Pre-draft measurables
| Height | Weight | Arm length | Hand span | 40-yard dash | 10-yard split | 20-yard split | Vertical jump | Broad jump | Bench press |
| 5 ft 10 in (1.78 m) | 178 lb (81 kg) | 31+1⁄8 in (0.79 m) | 8+7⁄8 in (0.23 m) | 4.45 s | 1.56 s | 2.62 s | 36+1⁄2 in (0.93 m) | 10 ft 6 in (3.20 m) | 7 reps |
All values were from NFL Scouting Combine. See also scouting report.

===Buffalo Bills===
NFL Draft Scout predicted Greer to be a fourth or fifth round pick in the 2004 NFL draft, but Greer was not selected. Greer's scouting report noted that he lacked size, a factor that might pose "problems in handling the larger receivers." The Buffalo Bills signed Greer on April 26, 2004, as an undrafted free agent. While in Buffalo he played mostly as a nickel or dimeback and on special teams. In 2008, he started the first 10 games of the season, recording two Pick 6s before suffering an injury.

===New Orleans Saints===
On March 4, 2009, Greer signed a four-year contract with the New Orleans Saints. He became a starter for the Saints and returned an interception for a touchdown in a game against the Atlanta Falcons. He was injured on November 8, 2009, and missed most of the rest of the 2009 regular season, but returned in time to play a significant role in the playoffs as the Saints won their first Super Bowl.

On February 12, 2014, three months after tearing his left ACL against the 49ers, Greer was cut by the New Orleans Saints to create more cap space for the team.

Greer excelled in the playoffs with the Saints. In six postseason games, he recorded three interceptions and 11 passes defensed.

===Retirement===
On September 11, 2014, Greer announced his retirement during an appearance on ESPN.

Greer now works as an NFL Analyst for TSN in Canada, as well as a college football analyst for SEC Network.

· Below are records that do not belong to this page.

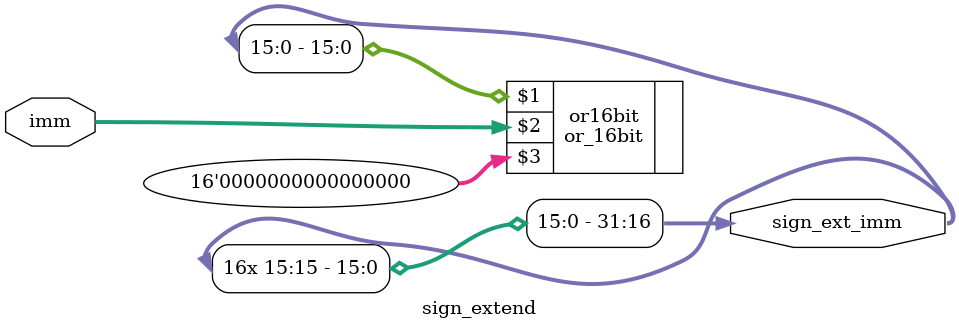
<source format=v>
module sign_extend(
	output [31:0] sign_ext_imm,
	input [15:0] imm
);

or_16bit or16bit(sign_ext_imm[15:0], imm, 16'b0);

or or1(sign_ext_imm[16], sign_ext_imm[15], 1'b0);
or or2(sign_ext_imm[17], sign_ext_imm[15], 1'b0);
or or3(sign_ext_imm[18], sign_ext_imm[15], 1'b0);
or or4(sign_ext_imm[19], sign_ext_imm[15], 1'b0);
or or5(sign_ext_imm[20], sign_ext_imm[15], 1'b0);
or or6(sign_ext_imm[21], sign_ext_imm[15], 1'b0);
or or7(sign_ext_imm[22], sign_ext_imm[15], 1'b0);
or or8(sign_ext_imm[23], sign_ext_imm[15], 1'b0);
or or9(sign_ext_imm[24], sign_ext_imm[15], 1'b0);
or or10(sign_ext_imm[25], sign_ext_imm[15], 1'b0);
or or11(sign_ext_imm[26], sign_ext_imm[15], 1'b0);
or or12(sign_ext_imm[27], sign_ext_imm[15], 1'b0);
or or13(sign_ext_imm[28], sign_ext_imm[15], 1'b0);
or or14(sign_ext_imm[29], sign_ext_imm[15], 1'b0);
or or15(sign_ext_imm[30], sign_ext_imm[15], 1'b0);
or or16(sign_ext_imm[31], sign_ext_imm[15], 1'b0);

endmodule

</source>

Greer also was an on air broadcaster for Your Call Football, an interactive game where fans call real time plays for players, including former NFL players such as Greer.

In 2023, Greer was inducted in the Saints Hall of Fame.

==Career statistics==

Year: Team; G; GS; Tackles; Interceptions; Fumbles
Comb: Solo; Ast; Sack; Safety; Passes defended; Int; Yds; Avg; Lng; TDs; FF; FR; Yds; TD
2004: BUF; 12; 1; 15; 14; 1; 1.0; 0; 2; 0; 0; 0; 0; 0; 0; 0; 0; 0
2005: BUF; 16; 2; 35; 26; 9; 1.0; 0; 3; 0; 0; 0; 0; 0; 0; 0; 0; 0
2006: BUF; 16; 0; 22; 18; 4; 0.0; 0; 1; 0; 0; 0; 0; 0; 0; 0; 0; 0
2007: BUF; 16; 13; 46; 41; 5; 0.0; 0; 14; 2; 1; 0; 2; 0; 1; 0; 0; 0
2008: BUF; 10; 10; 38; 32; 6; 0.0; 0; 7; 2; 75; 0; 42; 2; 1; 0; 0; 0
2009: NO; 9; 8; 44; 41; 3; 0.0; 0; 13; 2; 59; 0; 48; 1; 0; 0; 0; 0
2010: NO; 14; 13; 61; 54; 7; 0.0; 0; 12; 2; 50; 0; 26; 1; 0; 1; 0; 0
2011: NO; 16; 16; 71; 60; 11; 0.0; 0; 18; 1; 2; 0; 2; 0; 0; 0; 0; 0
2012: NO; 14; 13; 51; 36; 15; 0.0; 0; 13; 3; 31; 0; 28; 0; 0; 0; 0; 0
2013: NO; 10; 10; 30; 26; 4; 0.0; 0; 13; 1; 22; 0; 28; 0; 0; 0; 0; 0
Career: 133; 86; 413; 348; 65; 2.0; 0; 95; 13; 240; –; 48; 4; 2; 1; 0; 0

==Personal life==
Greer became a single father after the passing of his wife, Katrina. He has established a non-profit foundation, the Greer Campaign, focused on programs to assist both single and married fathers in developing their parenting skills.

While playing for the Saints, Greer wrote a weekly column for The Times-Picayune.